2.5. Integration of Product Quality Level with Life-Cycle Environmental Impact (LCA) and Interpretation of Results

As part of determining the aggregate QE indicator, the expert (taking into account customer expectations) determines the ratio of importance (weights) of quality to the environment, in terms of the use of the product by the customer. Weights are given on a scale from <0;1>, where 0—not important, 1—absolutely important. Then, quality and environmental aspects are given importance in the context of defining product-improvement activities (2):
q i = w Q × Q i     for   the   quality   level   e i = w E × E i     for   environmental   load
where: wQ—importance (weight) of the quality level, w E —importance (weight) of the product’s environmental impact in LCA according to the environmental burden criterion, Q—quality level, E—environmental impact, and i—product and its alternative.
The aggregation and interpretation of the quality and environmental indicators are carried out according to the modified IPA model (importance-performance analysis) [45]. This model is universal and allows one to determine the direction of product development in terms of any aspects whose values have any scale of assessment. It was considered reasonable in this procedure because the quality-level values range from 0 to 1, while the environmental load values may vary (depending on the product type, system boundaries, functional unit, etc.). Detailed characteristics of IPA are presented in the literature on the subject, e.g., in [31]. Due to this fact, IPA is assumed to be created according to the value of the weighted quality level and the weighted environmental impact, as shown in Figure 2.

^^^^^^^^^^^^^^^^

Given exercise A:
According to the excerpt, why is the modified IPA model considered reasonable for this procedure? Answer in one to three sentences.
Given exercise B:
Reproduce verbatim the passage of the excerpt from "The aggregation and" up to and including "in Figure 2.".
Rely only on the excerpt itself.

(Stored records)
^^^^^^^^^^^^^^^^

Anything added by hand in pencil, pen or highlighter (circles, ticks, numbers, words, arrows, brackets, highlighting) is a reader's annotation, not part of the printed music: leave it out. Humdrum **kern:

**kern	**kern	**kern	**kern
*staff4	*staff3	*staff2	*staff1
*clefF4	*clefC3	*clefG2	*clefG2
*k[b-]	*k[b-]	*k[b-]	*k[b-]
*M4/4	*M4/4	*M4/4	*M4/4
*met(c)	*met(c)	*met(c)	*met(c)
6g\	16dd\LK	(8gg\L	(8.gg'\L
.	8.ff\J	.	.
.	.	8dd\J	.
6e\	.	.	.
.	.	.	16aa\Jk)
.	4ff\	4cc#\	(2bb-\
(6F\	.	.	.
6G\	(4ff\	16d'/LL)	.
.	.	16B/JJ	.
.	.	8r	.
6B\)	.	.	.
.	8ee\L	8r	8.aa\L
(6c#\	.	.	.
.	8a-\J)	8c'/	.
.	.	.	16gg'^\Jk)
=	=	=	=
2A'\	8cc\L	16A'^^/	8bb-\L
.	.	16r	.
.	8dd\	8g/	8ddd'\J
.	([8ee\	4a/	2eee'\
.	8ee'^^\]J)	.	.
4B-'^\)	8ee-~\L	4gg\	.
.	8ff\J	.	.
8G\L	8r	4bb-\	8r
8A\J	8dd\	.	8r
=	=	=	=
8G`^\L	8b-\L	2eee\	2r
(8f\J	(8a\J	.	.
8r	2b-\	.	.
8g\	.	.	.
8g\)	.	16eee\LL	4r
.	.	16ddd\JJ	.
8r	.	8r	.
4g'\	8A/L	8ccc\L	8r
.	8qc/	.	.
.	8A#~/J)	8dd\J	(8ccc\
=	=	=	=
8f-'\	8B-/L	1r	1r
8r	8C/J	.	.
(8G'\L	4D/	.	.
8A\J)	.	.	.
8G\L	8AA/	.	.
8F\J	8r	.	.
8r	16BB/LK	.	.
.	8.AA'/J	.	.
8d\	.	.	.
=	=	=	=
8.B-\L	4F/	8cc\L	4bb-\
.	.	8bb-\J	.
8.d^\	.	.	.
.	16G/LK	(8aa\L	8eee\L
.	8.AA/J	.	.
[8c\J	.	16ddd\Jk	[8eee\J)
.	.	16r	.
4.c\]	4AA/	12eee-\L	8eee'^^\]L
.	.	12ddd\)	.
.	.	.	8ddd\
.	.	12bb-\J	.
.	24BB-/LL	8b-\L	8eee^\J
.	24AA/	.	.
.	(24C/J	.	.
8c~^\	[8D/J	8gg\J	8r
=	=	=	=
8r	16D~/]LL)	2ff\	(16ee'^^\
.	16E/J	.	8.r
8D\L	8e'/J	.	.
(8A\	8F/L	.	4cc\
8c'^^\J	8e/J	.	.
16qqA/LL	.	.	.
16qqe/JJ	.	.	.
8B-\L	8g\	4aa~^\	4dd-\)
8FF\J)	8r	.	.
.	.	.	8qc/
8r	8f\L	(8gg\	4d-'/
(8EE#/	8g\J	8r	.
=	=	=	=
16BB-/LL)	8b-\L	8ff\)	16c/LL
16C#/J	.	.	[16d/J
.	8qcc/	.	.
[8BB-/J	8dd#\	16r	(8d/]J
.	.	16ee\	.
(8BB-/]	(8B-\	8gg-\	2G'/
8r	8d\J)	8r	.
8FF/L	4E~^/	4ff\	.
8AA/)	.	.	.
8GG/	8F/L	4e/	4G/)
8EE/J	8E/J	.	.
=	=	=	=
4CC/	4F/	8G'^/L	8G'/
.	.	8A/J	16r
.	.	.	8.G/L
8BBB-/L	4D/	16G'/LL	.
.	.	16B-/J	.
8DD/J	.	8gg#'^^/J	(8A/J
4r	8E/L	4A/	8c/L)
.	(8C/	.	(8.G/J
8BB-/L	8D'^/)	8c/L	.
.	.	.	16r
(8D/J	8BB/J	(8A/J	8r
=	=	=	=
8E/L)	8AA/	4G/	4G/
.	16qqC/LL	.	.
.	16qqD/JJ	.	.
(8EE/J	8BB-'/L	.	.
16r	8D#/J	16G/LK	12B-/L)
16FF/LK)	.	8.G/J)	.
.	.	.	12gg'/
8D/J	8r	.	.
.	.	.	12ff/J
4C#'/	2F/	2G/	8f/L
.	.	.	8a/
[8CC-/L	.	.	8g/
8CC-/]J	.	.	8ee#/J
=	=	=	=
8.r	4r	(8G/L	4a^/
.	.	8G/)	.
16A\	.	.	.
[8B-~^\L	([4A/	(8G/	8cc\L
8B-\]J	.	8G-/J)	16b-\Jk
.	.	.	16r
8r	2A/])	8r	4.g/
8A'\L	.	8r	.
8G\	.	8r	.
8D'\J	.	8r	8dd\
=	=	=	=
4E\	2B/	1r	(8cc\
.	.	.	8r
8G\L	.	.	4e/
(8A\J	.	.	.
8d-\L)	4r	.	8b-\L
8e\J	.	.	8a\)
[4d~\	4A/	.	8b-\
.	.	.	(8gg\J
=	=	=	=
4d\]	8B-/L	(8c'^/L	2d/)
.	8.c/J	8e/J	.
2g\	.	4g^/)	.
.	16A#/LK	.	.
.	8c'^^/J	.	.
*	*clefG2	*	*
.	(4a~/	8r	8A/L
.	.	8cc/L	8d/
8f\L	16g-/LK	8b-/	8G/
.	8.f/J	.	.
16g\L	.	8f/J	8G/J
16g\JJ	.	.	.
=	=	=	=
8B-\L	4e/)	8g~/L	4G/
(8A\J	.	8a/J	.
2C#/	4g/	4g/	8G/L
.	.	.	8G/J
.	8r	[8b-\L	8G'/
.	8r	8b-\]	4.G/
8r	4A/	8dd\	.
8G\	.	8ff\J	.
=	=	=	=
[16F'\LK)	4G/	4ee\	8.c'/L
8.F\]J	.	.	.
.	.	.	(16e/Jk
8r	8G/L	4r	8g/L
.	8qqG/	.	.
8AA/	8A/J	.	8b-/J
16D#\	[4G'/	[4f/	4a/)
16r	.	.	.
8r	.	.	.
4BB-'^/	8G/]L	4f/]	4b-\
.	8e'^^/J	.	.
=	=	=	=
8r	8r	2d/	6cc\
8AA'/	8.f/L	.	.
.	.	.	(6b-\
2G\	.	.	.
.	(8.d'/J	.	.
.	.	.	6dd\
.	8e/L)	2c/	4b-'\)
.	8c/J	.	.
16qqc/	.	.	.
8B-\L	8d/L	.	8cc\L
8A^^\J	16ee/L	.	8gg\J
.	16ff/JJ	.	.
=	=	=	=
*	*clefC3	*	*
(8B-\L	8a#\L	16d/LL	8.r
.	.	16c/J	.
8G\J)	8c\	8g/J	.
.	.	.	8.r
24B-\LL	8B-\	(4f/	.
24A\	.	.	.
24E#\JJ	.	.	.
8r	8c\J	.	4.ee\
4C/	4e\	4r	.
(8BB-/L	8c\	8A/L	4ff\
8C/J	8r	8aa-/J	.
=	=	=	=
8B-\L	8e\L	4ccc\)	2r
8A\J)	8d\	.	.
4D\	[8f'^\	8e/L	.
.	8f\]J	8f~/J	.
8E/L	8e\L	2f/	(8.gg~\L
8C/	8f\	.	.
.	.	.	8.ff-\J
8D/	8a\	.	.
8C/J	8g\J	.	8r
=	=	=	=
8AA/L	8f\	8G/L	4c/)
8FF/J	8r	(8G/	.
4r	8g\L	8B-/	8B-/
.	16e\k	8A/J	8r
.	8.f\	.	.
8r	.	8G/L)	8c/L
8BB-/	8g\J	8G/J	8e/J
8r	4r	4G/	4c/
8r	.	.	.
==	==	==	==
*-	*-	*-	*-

^^^^^^^^^^^^^^^^

Correct output A:
The modified IPA model is considered reasonable because it is universal and can set the direction of product development for aspects on any assessment scale. That matters here because quality-level values range from 0 to 1, while environmental load values may vary depending on the product type, system boundaries, functional unit, and similar factors.

Correct output B:
The aggregation and interpretation of the quality and environmental indicators are carried out according to the modified IPA model (importance-performance analysis) [45]. This model is universal and allows one to determine the direction of product development in terms of any aspects whose values have any scale of assessment. It was considered reasonable in this procedure because the quality-level values range from 0 to 1, while the environmental load values may vary (depending on the product type, system boundaries, functional unit, etc.). Detailed characteristics of IPA are presented in the literature on the subject, e.g., in [31]. Due to this fact, IPA is assumed to be created according to the value of the weighted quality level and the weighted environmental impact, as shown in Figure 2.